Appeal by the defendant from a judgment of the Supreme Court, Kings County (McKay, J.), rendered November 3, 1999, convicting him of criminal possession of a controlled substance in the third degree (two counts), criminal possession of a weapon in the third degree, and criminally using drug paraphernalia in the second degree, upon a jury verdict, and imposing sentence.

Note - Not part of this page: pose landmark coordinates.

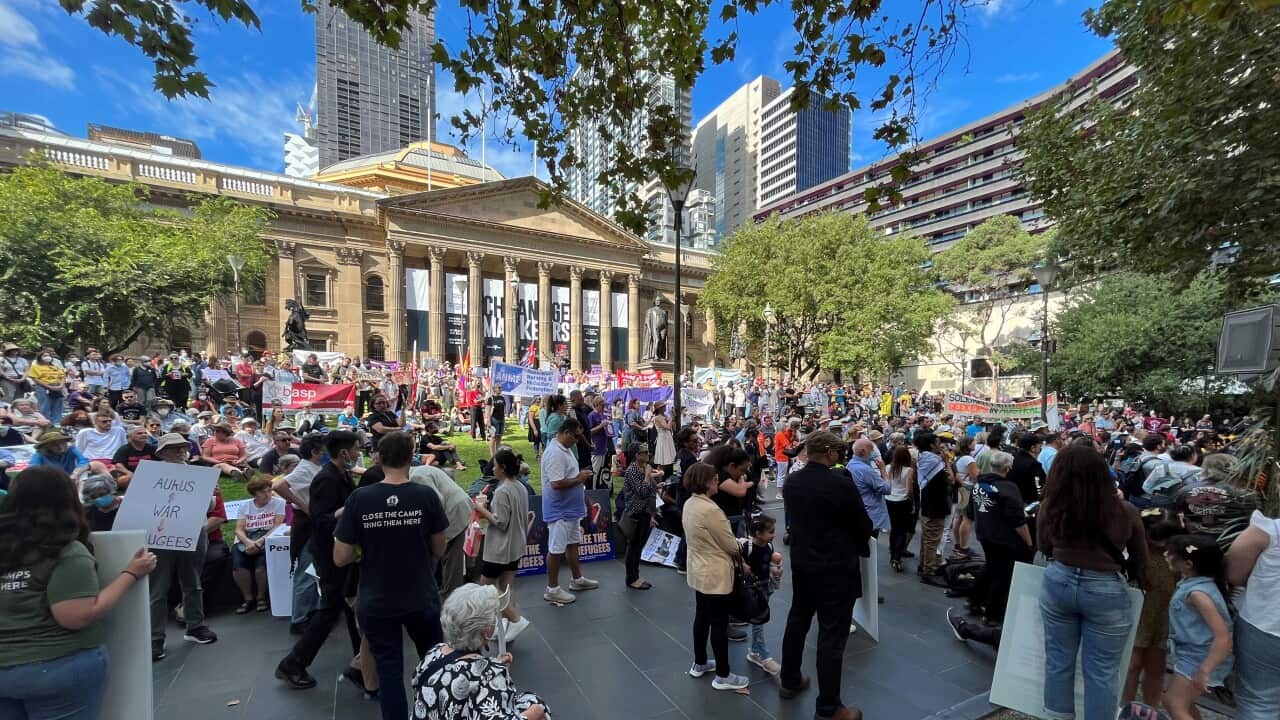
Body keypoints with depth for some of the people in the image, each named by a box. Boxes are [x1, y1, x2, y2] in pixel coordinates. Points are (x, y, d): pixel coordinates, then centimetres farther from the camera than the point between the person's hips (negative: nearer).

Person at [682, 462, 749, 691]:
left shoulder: (689, 504, -1)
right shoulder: (711, 509, -29)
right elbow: (731, 545, -19)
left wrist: (733, 545, 7)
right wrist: (741, 551, 2)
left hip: (699, 570, 9)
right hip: (716, 575, -9)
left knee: (702, 617, 22)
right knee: (719, 624, 7)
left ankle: (699, 664, 37)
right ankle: (723, 676, 23)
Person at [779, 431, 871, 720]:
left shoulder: (792, 481, -4)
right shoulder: (841, 484, -22)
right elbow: (864, 526, -9)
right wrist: (858, 547, 12)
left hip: (801, 563, 6)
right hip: (836, 568, -6)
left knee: (797, 622, 21)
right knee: (832, 636, 6)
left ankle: (790, 681, 38)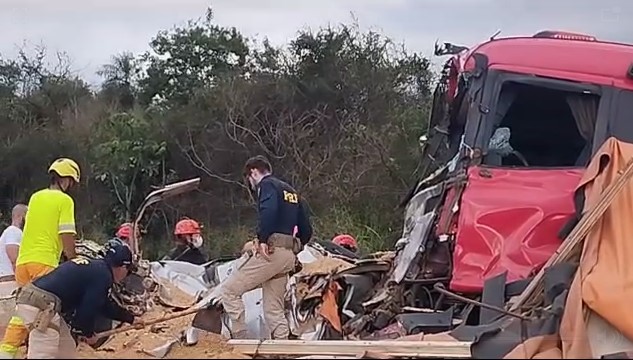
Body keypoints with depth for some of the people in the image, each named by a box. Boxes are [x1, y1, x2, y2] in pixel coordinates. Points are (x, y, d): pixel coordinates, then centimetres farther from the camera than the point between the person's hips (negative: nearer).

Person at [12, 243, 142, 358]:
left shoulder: (95, 267, 23)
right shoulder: (103, 275, -7)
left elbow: (105, 305, 35)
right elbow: (88, 309, -9)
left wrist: (131, 319, 44)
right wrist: (89, 334, 10)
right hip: (42, 304, -11)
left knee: (66, 351, 20)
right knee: (43, 355, -14)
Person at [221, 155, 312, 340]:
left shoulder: (267, 184, 0)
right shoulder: (292, 191, 25)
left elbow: (269, 209, -24)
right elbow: (306, 230, 22)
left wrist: (262, 239, -21)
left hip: (271, 251, -9)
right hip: (289, 256, 9)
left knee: (230, 290, -2)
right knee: (275, 311, 12)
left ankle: (240, 338, -7)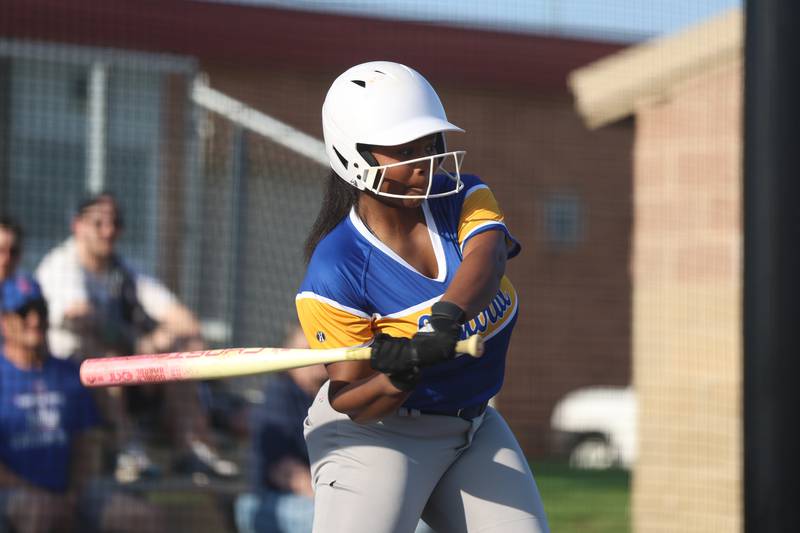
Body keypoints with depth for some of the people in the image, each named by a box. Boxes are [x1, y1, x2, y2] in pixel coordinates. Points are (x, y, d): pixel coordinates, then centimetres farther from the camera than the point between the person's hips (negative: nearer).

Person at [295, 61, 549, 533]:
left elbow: (486, 260, -29)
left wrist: (447, 315, -50)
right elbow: (351, 402, -18)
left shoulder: (466, 200, -6)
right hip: (376, 435, -6)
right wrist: (397, 377, -41)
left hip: (472, 430, 6)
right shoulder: (336, 272, -20)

Ordered that the judgment is affirmed.
The defendant’s challenges to various remarks made by the prosecutor during summation are unpreserved for appellate review, as he failed to raise specific objections to the remarks in question (see, CPL 470.05 [2]). In any event, the challenged remarks were either responsive to the defense counsel’s summation (see, People v Galloway, 54 NY2d 396), within the bounds of permissible rhetorical comment, or constituted fair comment on the evidence (see, People v Ashwal, 39 NY2d 105; People v Russo, 201 AD2d 512, 513, affd 85 NY2d 872). Moreover, since the defendant elected to present a defense, the prosecutor’s comment alluding to the defendant’s failure to call a certain witness on his behalf did not constitute an impermissible effort to shift the burden of proof (see, People v Tankleff, 84 NY2d 992; People v Wood, 271 AD2d 705; People v Guillebeaux, 229 AD2d 399).
The sentence imposed was not excessive (see, People v Suitte, 90 AD2d 80, 83). Florio, J.P., S. Miller, McGinity and Adams, JJ., concur.